> [GOALS]:
A – Answer these from the text on Thatcher, one answer per line, marked the same way:
(i) In what year did Thatcher die?
(ii) What was her father's trade?
(iii) Which song rose to the top of the UK charts after her death?
B – Please list every adjective of praise that the text on Thatcher quotes.
C – Carry on writing the text on Thatcher, starting after its final sentence.

> [TEXT EXCERPT]:
■ ■ ■ ■ ■

When Margaret Thatcher died in 2013, many tributes were paid to the ‘Iron Lady’ of British politics. Predictably, most came from the upper echelons of Britain’s notorious class system for the United Kingdom’s first female prime minister who, ironically, came from a working-class background, famously being the daughter of a grocer.

The numerous adjectives of praise included terms such as ‘visionary’, ‘bold’, ‘tough’, ‘determined’ and ‘pivotal’. Thatcher was the most consequential British prime minister of the second half of the 20th century, credited by those on the political right with having saved Britain from the swamp of socialism, setting it on course for a robust economic boom and bringing it at par with Germany.

But the praise was not universal. While members of Thatcher’s Conservative party, and some from the opposition Labour party, paid tribute, so-called “death parties” were also held in the UK’s working-class areas, where people — with high fives and kegs of beer — celebrated the demise of the prime minister they despised more than any other.

The not-so-complimentary song ‘Ding Dong! The Witch is Dead’ from the film The Wizard of Oz shot to the top of the UK charts, with listeners expressing joy that the woman they regarded as the real Wicked Witch of the West was now in the land of the dead.

It was not surprising that many working-class people and trade unionists celebrated Thatcher’s death. She had, after all, been the woman who broke their chokehold over British industry with her aggressive privatisation of key industries such as mining, steel and railways, that de-industrialised many parts of Northern England and Scotland.

Unemployment skyrocketed. Entire communities were devastated. Many people, having lost their jobs, fell into the trap of poverty, broken families and alcoholism. The 1980s may have been a great time for greedy entrepreneurs and yuppies but, for working-class people, Thatcherism was hell in every sense of the word.

■ ■ ■ ■ ■

> [PROVIDED INFORMATION]:
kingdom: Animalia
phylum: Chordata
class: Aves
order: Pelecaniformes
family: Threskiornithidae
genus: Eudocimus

■ ■ ■ ■ ■

> [RESPONSES FOR EACH TASK]:
A –
(i) 2013
(ii) Grocer
(iii) 'Ding Dong! The Witch is Dead' from the film The Wizard of Oz

B – visionary, bold, tough, determined, pivotal

C –
The 2020 Booker Prize-winner is a superb piece of world-building that exposes the devastations caused to working class families in the United Kingdom by Margaret Thatcher’s economic policies

So it is in this grim and divisive environment of 1980s Glasgow that newcomer author Douglas Stuart sets his debut, Shuggie Bain. As a Scotsman, Stuart channelled his own experience as a youngster during those grim times to tell us a fictional tale of the Bain family and how they disintegrated, first in the cold bath of unemployment — thanks to Thatcher’s policies — and then the poison of alcoholism.

The Bain family comprises Hugh “Shug” Bain, his wife Agnes and their children, Catherine, Leek and Shuggie — the youngest of the three and the book’s eponymous protagonist. Shuggie is the quiet, sensitive and good-hearted child who bears witness to his family’s implosion after his father walks out, leaving them to fend for themselves. His father is a tough but irresponsible head of the family who spends what money he makes as a taxi driver on drink and women. His endless infidelity to his wife, and eventual abandonment of the family, pushes Agnes’s already serious drinking problem into full-fledged alcoholism.

The themes of betrayal, loneliness, abandonment and longing to be loved are shared between mother and son. She finds her solace in endless bottles of alcohol; he in the hope that someday they will leave their desolate environment and his mother will kick her habit and get her life back in order.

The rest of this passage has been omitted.